- Born: July 11, 1907 Atlanta, Georgia
- Died: December 4, 1988 (aged 81)
- Education: Georgia Institute of Technology University of Illinois Penn State
- Known for: Foundation of Georgia Tech's School of Ceramic Engineering
- Scientific career
- Workplaces: Georgia Institute of Technology

= Lane Mitchell =

American ceramic engineer (1907–1988)

Lane Mitchell (July 11, 1907 in Atlanta, Georgia - December 4, 1988) was an American ceramic engineer at the Georgia Institute of Technology and the head (and founder) of the Department of Ceramic Engineering there, now known as Georgia Tech's School of Materials Science and Engineering.

==Education==
Born in Atlanta on July 11, 1907, Mitchell attended the Georgia Institute of Technology (1925-1929), receiving his Bachelor of Science in 1929. He then attended the University of Illinois (1929-1931) for a Master of Science. He then attended Rutgers University from 1931 to 1932, but transferred to Emory University.

==Career==
While attending Emory, Mitchell was an English instructor at Boy's High in Atlanta from 1932-1934. He was then employed from 1934 to 1936 as Assistant State of Georgia Geologist and participated in a geological survey of Georgia.

In 1936, Mitchell was appointed as an assistant professor at his alma mater, the Georgia Institute of Technology. He was then an associate professor from 1938 to 1941. From 1940 to 1941, Michell attended Penn State and received his Ph.D. in 1941.

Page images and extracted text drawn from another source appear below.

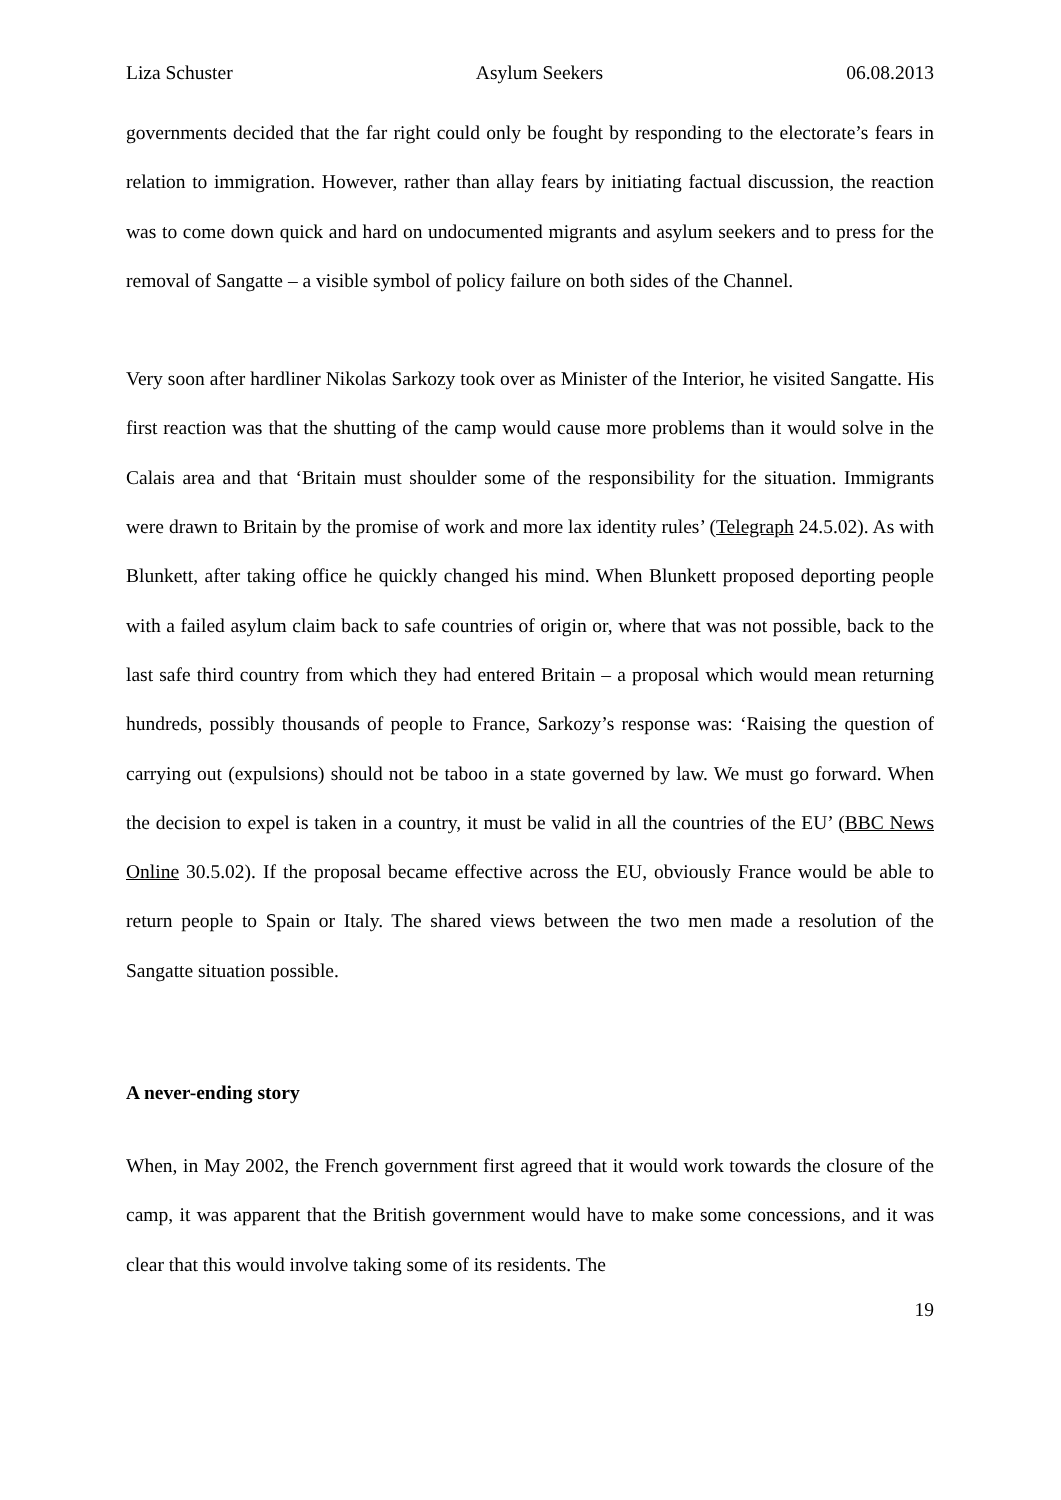Liza Schuster Asylum Seekers 06.08.2013
governments decided that the far right could only be fought by responding to the electorate’s fears in relation to immigration. However, rather than allay fears by initiating factual discussion, the reaction was to come down quick and hard on undocumented migrants and asylum seekers and to press for the removal of Sangatte – a visible symbol of policy failure on both sides of the Channel.
Very soon after hardliner Nikolas Sarkozy took over as Minister of the Interior, he visited Sangatte. His first reaction was that the shutting of the camp would cause more problems than it would solve in the Calais area and that ‘Britain must shoulder some of the responsibility for the situation. Immigrants were drawn to Britain by the promise of work and more lax identity rules’ (Telegraph 24.5.02). As with Blunkett, after taking office he quickly changed his mind. When Blunkett proposed deporting people with a failed asylum claim back to safe countries of origin or, where that was not possible, back to the last safe third country from which they had entered Britain – a proposal which would mean returning hundreds, possibly thousands of people to France, Sarkozy’s response was: ‘Raising the question of carrying out (expulsions) should not be taboo in a state governed by law. We must go forward. When the decision to expel is taken in a country, it must be valid in all the countries of the EU’ (BBC News Online 30.5.02). If the proposal became effective across the EU, obviously France would be able to return people to Spain or Italy. The shared views between the two men made a resolution of the Sangatte situation possible.
A never-ending story
When, in May 2002, the French government first agreed that it would work towards the closure of the camp, it was apparent that the British government would have to make some concessions, and it was clear that this would involve taking some of its residents. The
19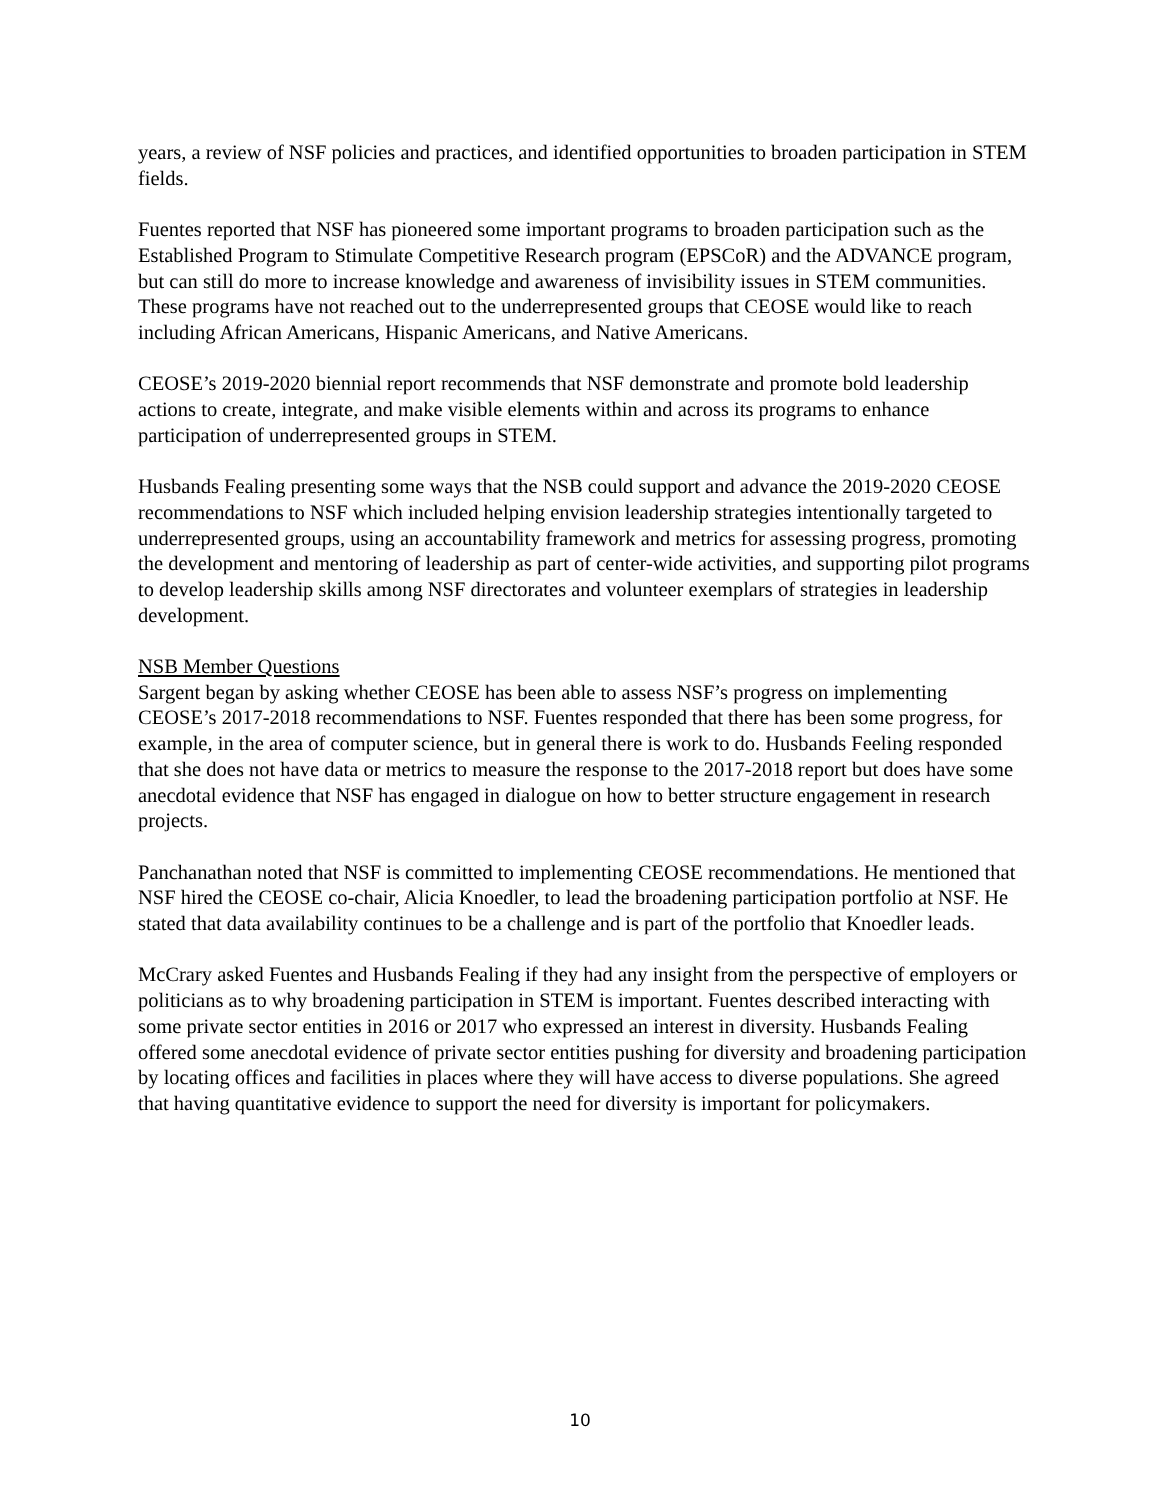years, a review of NSF policies and practices, and identified opportunities to broaden participation in STEM fields.
Fuentes reported that NSF has pioneered some important programs to broaden participation such as the Established Program to Stimulate Competitive Research program (EPSCoR) and the ADVANCE program, but can still do more to increase knowledge and awareness of invisibility issues in STEM communities. These programs have not reached out to the underrepresented groups that CEOSE would like to reach including African Americans, Hispanic Americans, and Native Americans.
CEOSE’s 2019-2020 biennial report recommends that NSF demonstrate and promote bold leadership actions to create, integrate, and make visible elements within and across its programs to enhance participation of underrepresented groups in STEM.
Husbands Fealing presenting some ways that the NSB could support and advance the 2019-2020 CEOSE recommendations to NSF which included helping envision leadership strategies intentionally targeted to underrepresented groups, using an accountability framework and metrics for assessing progress, promoting the development and mentoring of leadership as part of center-wide activities, and supporting pilot programs to develop leadership skills among NSF directorates and volunteer exemplars of strategies in leadership development.
NSB Member Questions
Sargent began by asking whether CEOSE has been able to assess NSF’s progress on implementing CEOSE’s 2017-2018 recommendations to NSF. Fuentes responded that there has been some progress, for example, in the area of computer science, but in general there is work to do. Husbands Feeling responded that she does not have data or metrics to measure the response to the 2017-2018 report but does have some anecdotal evidence that NSF has engaged in dialogue on how to better structure engagement in research projects.
Panchanathan noted that NSF is committed to implementing CEOSE recommendations. He mentioned that NSF hired the CEOSE co-chair, Alicia Knoedler, to lead the broadening participation portfolio at NSF. He stated that data availability continues to be a challenge and is part of the portfolio that Knoedler leads.
McCrary asked Fuentes and Husbands Fealing if they had any insight from the perspective of employers or politicians as to why broadening participation in STEM is important. Fuentes described interacting with some private sector entities in 2016 or 2017 who expressed an interest in diversity. Husbands Fealing offered some anecdotal evidence of private sector entities pushing for diversity and broadening participation by locating offices and facilities in places where they will have access to diverse populations. She agreed that having quantitative evidence to support the need for diversity is important for policymakers.
10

From 1941 to 1949, Mitchell was Professor and Head of the Department of Ceramic Engineering; the only difficulty being that the ceramic engineering department (as led by W. Harry Vaughan) had been disbanded due to World War II. Through his work, he rebuilt the program and it was renamed the School of Ceramic Engineering. Mitchell would remain director of the school until his retirement from Georgia Tech on June 30, 1973.